Alıştırma Yönergeleri ▸
a) 8 Mart konulu metne göre 1857'de New York'ta çıkan yangında kaç kadın hayatını kaybetmiştir?
b) 8 Mart konulu metni son cümlesinden sonra devam ettirerek yazınız.

Metin Bölümü ▸
________________________

Evet, 8 Mart Dünya Emekçi Kadınlar Günü veya popüler olarak tercih edilen adıyla Dünya Kadınlar Günü... Ama ben "emekçi kadınlar" ifadesinin vurgulanması gerektiğini düşünüyorum. Dolayısıyla, böyle yapacağım. Çünkü 8 Mart, kadın cinsiyetine ait masum bir kutlama günü değil; milyonlarca kadının eşitlik ve adalet için verdiği mücadelenin "hatırlatıldığı", aslında daha doğru ifadeyle, görülmesi istenmeyen şeylerin tüm gerçeklikleriyle haykırılmaya ve geçmişin unutturulmamaya çalışıldığı bir gün. Bu mücadelenin sadece bir güne sığdırılabilecek veya indirgenebilecek bir mesele olmadığını da aklımızdan çıkarmamamız gerekmekte. Unutulmamalı ki kadınlar, haklarını talep ettiklerinde değil, haklarını kazandıklarında özgür olacaklar.
Kadınların eşitlik mücadelesi tarih boyunca baskılara, sömürüye ve şiddete karşı direnişin adı olmuştur. Geçmişe gidip arka plana baktığımızda bu bağlam kapsamındaki trajik olaylardan bahsetmek elzemdir.
8 Mart 1857 tarihinde, New York’ta ağır çalışma koşullarına ve düşük ücrete karşı greve çıkan kadın tekstil işçileri, polis tarafından fabrikaya kilitlendi ve çıkan yangında 129 kadın can verdi. Bu trajedi, kadın emeğinin sömürüsüne karşı direnişin sembolü oldu. Yıllar sonra, 1910’da Kopenhag’da Sosyalist Enternasyonal’e bağlı olarak gerçekleştirilen Uluslararası Sosyalist Kadınlar Konferansı’nda, tüm dünyada bir kadınlar günü belirlenmesi kabul edilmiştir. Kabul edilmesine öncülük eden kadınlar Almanya Sosyal Demokrat Partisi üyelerinden olan Clara Zetkin, Rosa Luxemburg ve Kate Duncker’dir.

________________________

Sağlanan Bilgiler ▸
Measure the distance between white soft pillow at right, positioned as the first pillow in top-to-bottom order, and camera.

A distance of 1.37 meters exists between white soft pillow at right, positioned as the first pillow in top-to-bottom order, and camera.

________________________

Verilen Yanıtlar ▸
a) 129 kadın.

b)
Ancak 8 Mart, yalnızca bir tarih anması değil, kadın emeğinin sömürüsüne ve eşitsizliklere karşı süregelen bir mücadelenin de günüdür. Bugün hâlâ milyonlarca kadın, güvencesiz ve düşük ücretli işlerde çalıştırılmakta, işte ve evde emeği görünmez kılınmaktadır. Kadınlar yalnızca ekonomik alanda değil, yaşamın diğer alanlarında da büyük engellerle karşılaşmaktadırlar. Kadın cinayetleri, hukuki güvencesizlik ve işyerinde ayrımcılık, 8 Mart’ı bir kutlama gününden çok bir direniş günü hâline getirmiştir. 8 Mart, kadın mücadelesinin yalnızca geçmişin değil, bugünün ve geleceğin de bir meselesi olduğunu hatırlatan bir gündür.
Emekçi Kadınlar Gününün Tarihi Gelişimi
Her şeyden önce Dünya Emekçi Kadınlar Günü, kadın haklarının arandığı ve temelinde sosyalizm olan bir gündür.
Kadınların ölümleriyle sonuçlanan fabrika yangınlarından, mitinglerden ve Kopenhag’daki konferansta Kadınlar Gününün kabul edilmesinden sonra 1921’de Moskova’da gerçekleştirilen 3. Komünist Kadınlar Konferansı’nda, bu günün "Dünya Emekçi Kadınlar Günü" olarak anılması kararlaştırıldı. Fakat bütün dünyada aynı adla anılması amacıyla 1930 yılında "Dünya Kadınlar Günü" olarak tekrar kararlaştırıldı. Elbette birçok ülke, bu günü 8 Mart tarihinde anmak yerine başka günlerde başka sembollerle anmayı tercih ediyordu. Tüm dünyada 8 Mart tarihinin kararlaştırılması ise Birleşmiş Milletler sayesinde 16 Aralık 1977 tarihinde oldu.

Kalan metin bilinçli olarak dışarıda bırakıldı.